In October President Maskhadov issued a decree dismissing the Supreme Court panel of judges responsible for applying Islamic law, reportedly because of the public executions.
Continuing abductions of journalists and media employees in the Chechen Republic called into question the ability of both the Russian and Chechen authorities to guarantee the safety of journalists in this region. Among the seven media employees abducted in the Republic were prominent Russian television journalist Yelena Masyuk, her cameraman and her sound technician. They were ambushed by gunmen in May. Yelena Masyuk had allegedly suffered persecution by agents of the fsb while covering the conflict in the Chechen Republic from 1994 to 1996. All three were released in August. It was not disclosed who had held them
Amnesty International called for the immediate and unconditional release of prisoners of conscience and expressed concern that the restrictions imposed by the new law on freedom of conscience and religion could allow for the imprisonment of prisoners of conscience.
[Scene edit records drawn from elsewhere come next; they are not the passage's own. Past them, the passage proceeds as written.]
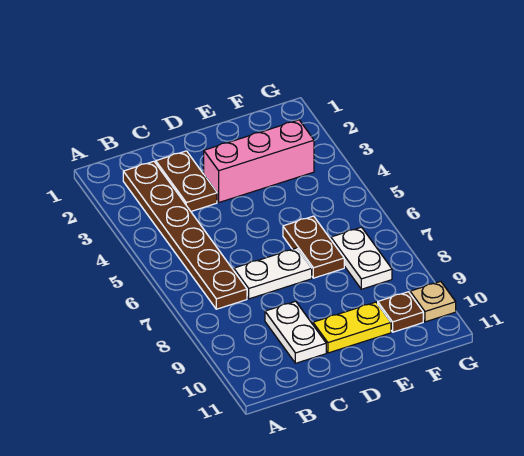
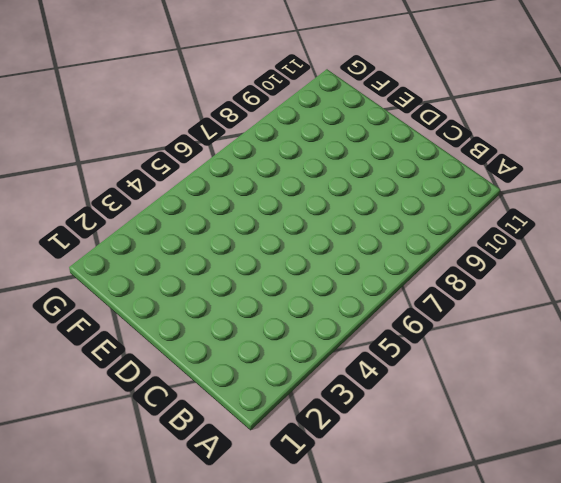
none -> brown 1x6 plate [123,161,247,309]
none -> brown 1x2 plate [156,151,217,211]

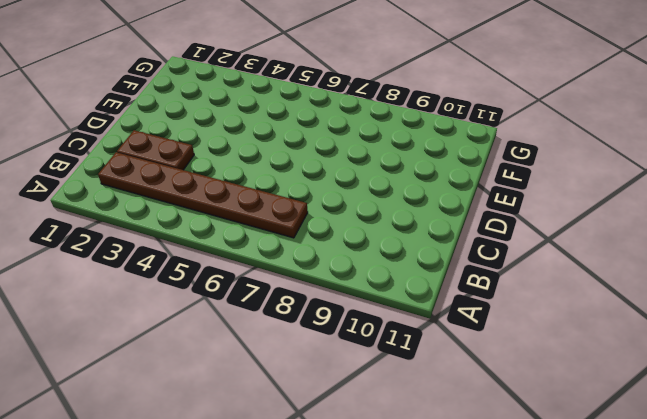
none -> white 1x2 plate [234,248,312,299]
none -> white 1x2 plate [265,301,326,363]

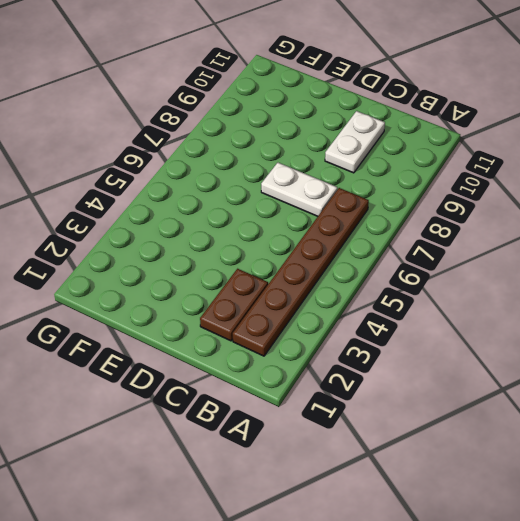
none -> pink 1x3 brick [204,120,314,202]
none -> yellow 1x2 plate [313,302,391,353]

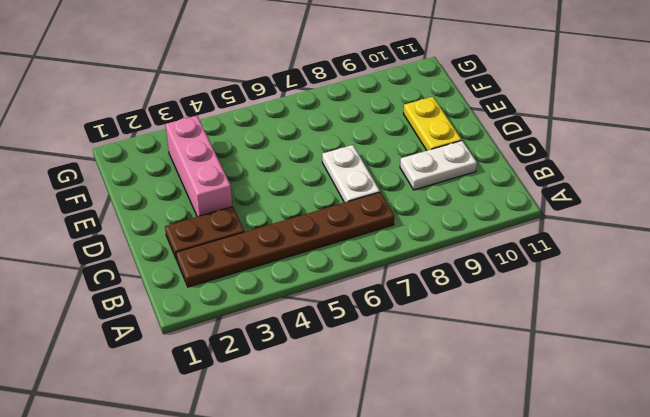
none -> brown 1x2 plate [283,216,344,278]
none -> white 1x2 plate [331,227,392,289]

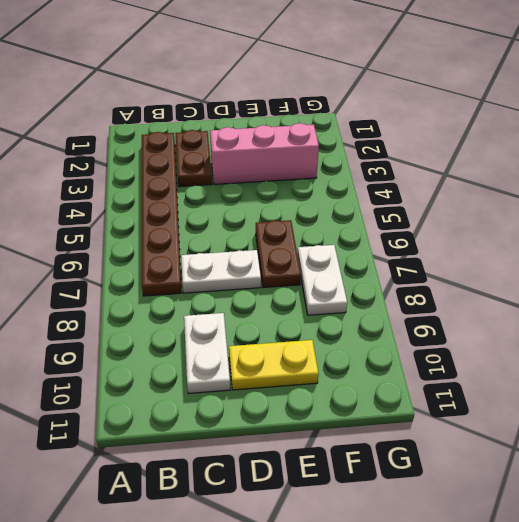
none -> brown 1x1 plate [378,292,423,332]
none -> tan 1x1 plate [410,281,456,322]

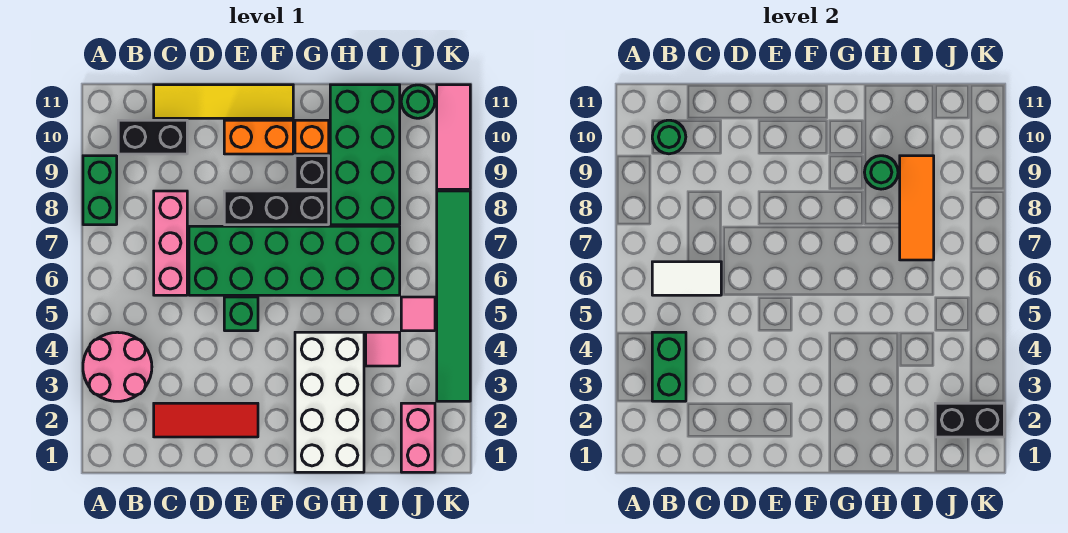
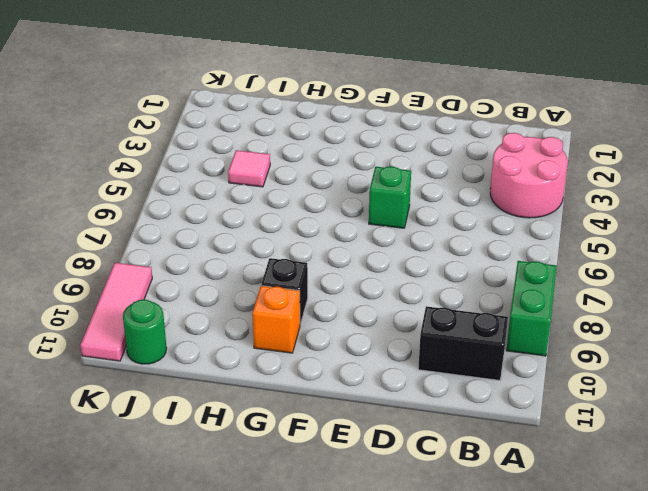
none -> red 1x3 tile [154,403,258,437]
none -> pink 1x3 brick [154,191,187,295]
none -> yellow 1x4 tile [154,85,293,118]

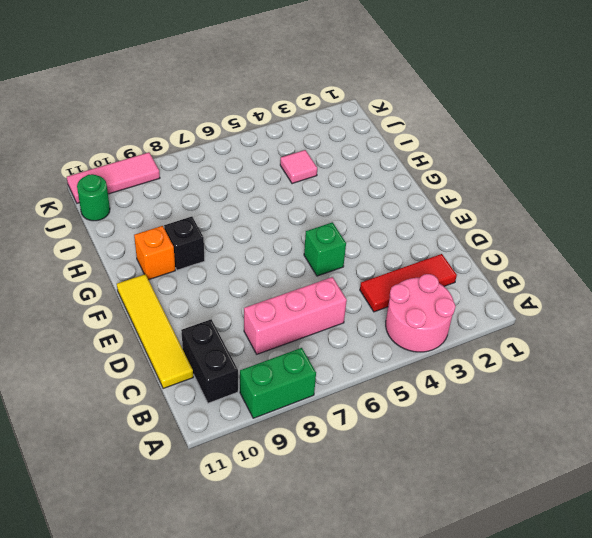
red 1x3 tile [360,254,457,312] -> red 1x3 tile turned to [154,403,258,437]
none -> green 2x6 brick [189,226,400,295]
none -> black 1x3 brick [224,191,329,225]
none -> orange 1x2 brick [224,120,293,154]

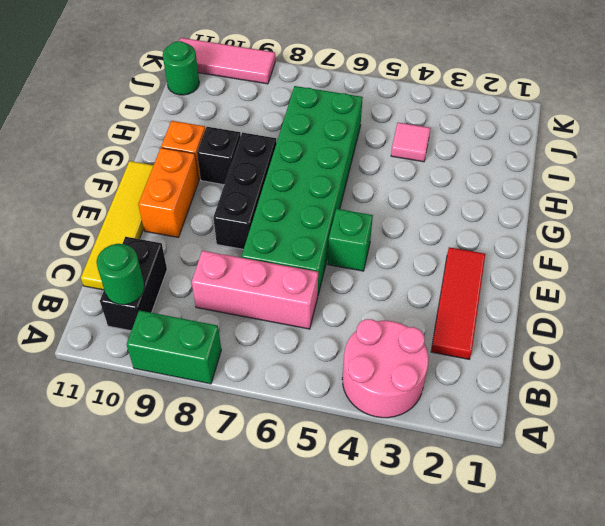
none -> white 2x4 brick [295,332,364,472]
none -> green 2x4 brick [330,85,400,225]
none -> pink 1x2 brick [401,403,435,472]

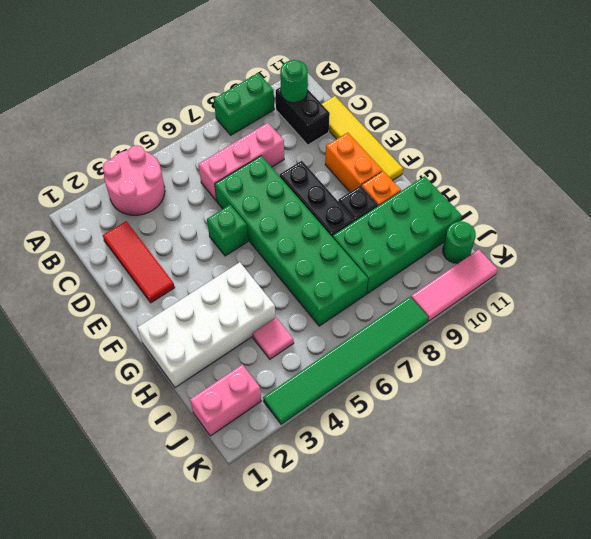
none -> pink 1x1 tile [401,297,435,331]
none -> green 1x2 brick [652,332,686,401]
none -> white 1x2 tile [652,262,721,295]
In April Amnesty International issued a report, Russian Federation: The right to conscientious objection to military service, and launched a Europe-wide campaign on conscientious objection in Moscow. The organization urged the Russian authorities, among other things, to enact legislation creating an alternative civilian service of non-punitive length.
Amnesty International urged the authorities to launch thorough and impartial investigations into allegations of torture and ill-treatment. The organization published a report, Torture in Russia: "This man-made hell", in April, which documented the torture of criminal suspects in police custody, in prisons and during the conflict in the Chechen Republic. Also in April Amnesty International published Russian Federation: Torture, ill-treatment and death in the army, which called on the authorities to eradicate the torture of soldiers by fellow soldiers or their superior officers.
In April Amnesty International published a report, Russian Federation: Failure to protect asylum seekers We don't want refugees here go back to your own country', urging the Russian Government to take immediate steps towards establishing a fair and satisfactory refugee determination procedure, and to ensure that no one was forcibly returned to a country where he or she risked serious human rights violations.
Amnesty International called on President Yeltsin to grant clemency to all those sentenced to death and to publicly announce a moratorium on executions
The organization condemned the public executions in the Chechen Republic and called for revision of the Chechen Criminal Code to exclude the death penalty and corporal punishment.
Amnesty International called on the Russian and Chechen authorities to condemn the abductions of journalists, to undertake all necessary measures to locate them and bring them to safety, and to take immediate steps to ensure the safety of all journalists working in the Chechen Republic.